While the privacy concerns are present, they are coupled with the benefits of this type of technology and society structure. Beyond Bristol, in general society, we already give away a lot of information in return for better service, be that entering an email address or accepting terms and conditions without reading the accompanying 40 page document. However, as we move into an age of more information, and the potential for that information to be pieced together, allowing the measurement of everything and everybody, it certainly raises these ethical questions.

We have chosen to work along the lines of “informed consent”. We actively engage people at the formative stages of projects, allowing them to balance the benefits against their concerns. Once we start moving forward with such projects, at scale, then I believe we need to develop certain mechanisms to help us make those decisions in an accountable way.

We are poised, along with the University, to set up a data ethics type structure, helping us to discuss, in principal, some of the things we could measure but may choose not to. We recognise this is not just a technical discussion but also one which covers right and wrong, as well as citizen comfort.
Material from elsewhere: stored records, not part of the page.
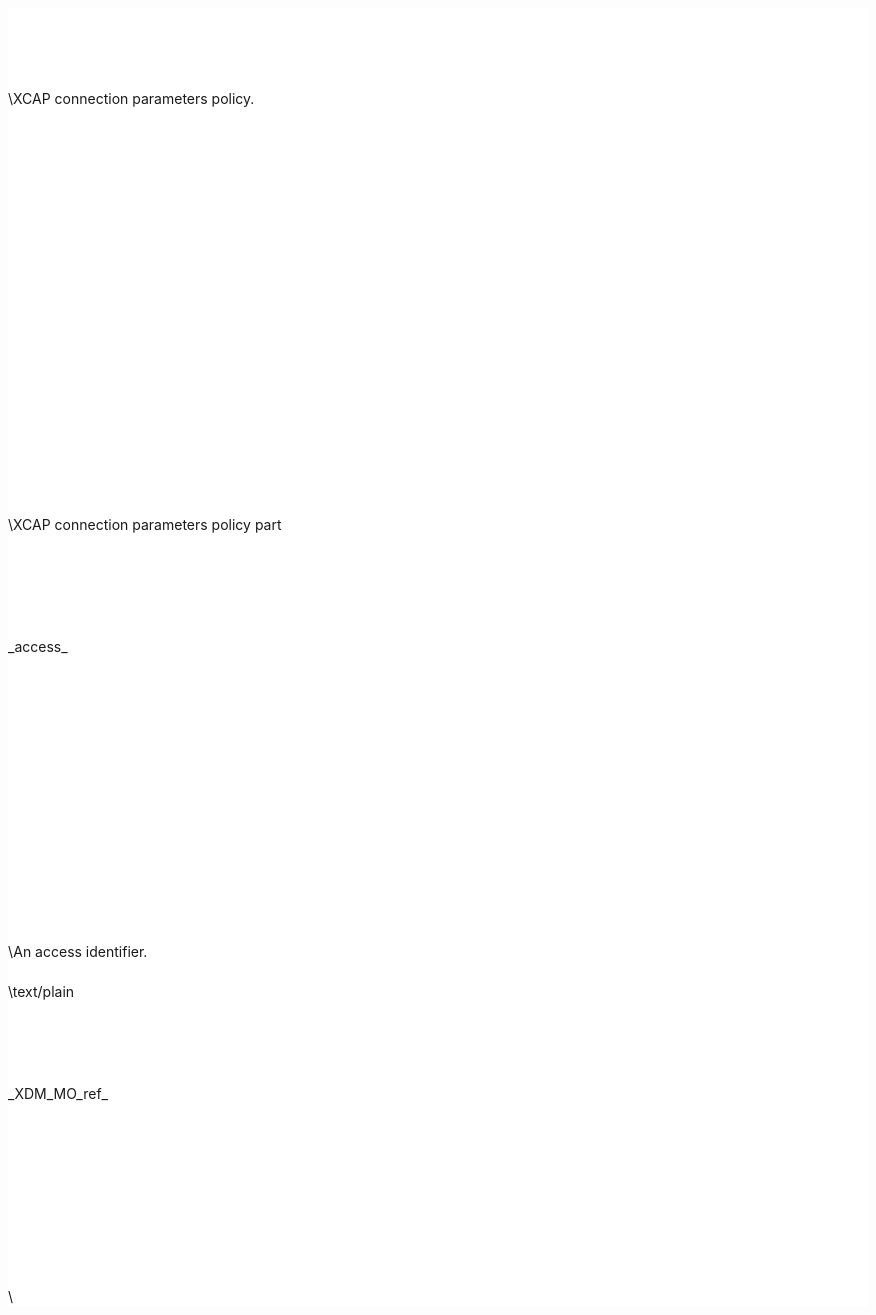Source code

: \
\
\
\
\XCAP connection parameters policy.\
\
\
\
\
\
\
\
\
\
\
\
\
\
\
\
\
\
\
\
\
\XCAP connection parameters policy part\
\
\
\
\
\
\_access_ \
\
\
\
\
\
\
\
\
\
\
\
\
\
\
\An access identifier.\
\
\text/plain\
\
\
\
\
\_XDM_MO_ref_ \
\
\
\
\
\
\
\
\
\
\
From a cyber security perspective there is a need for a robust, secure system. We don’t have all those skills within local government so we have created partnerships to address those issues. However there are also issues associated with the lack of information out there, while we must pay attention to security and data ethics, we must also consider the benefit which come with open systems.

Q: We see a number of targets for Bristol in 2020 and beyond. If we were to conduct another interview in 5 years from now, what would be the key topics of that conversation?
I believe, as a city authority, we are at a stage where we recognise that the future will work around a dispersed model of doing things. We are moving away from a model where central and local government, along with energy companies, deliver everything, to a model of government as a facilitator.

In five years time I think discussions will be about how we use technology to share things; about circular economy; about investments through crowd mechanisms; it will be about the idea that people, citizens, businesses and communities have much more direct connection to the things that are most important in their everyday life. The role of the authorities will be to act as the honest broker and facilitator of those new opportunities.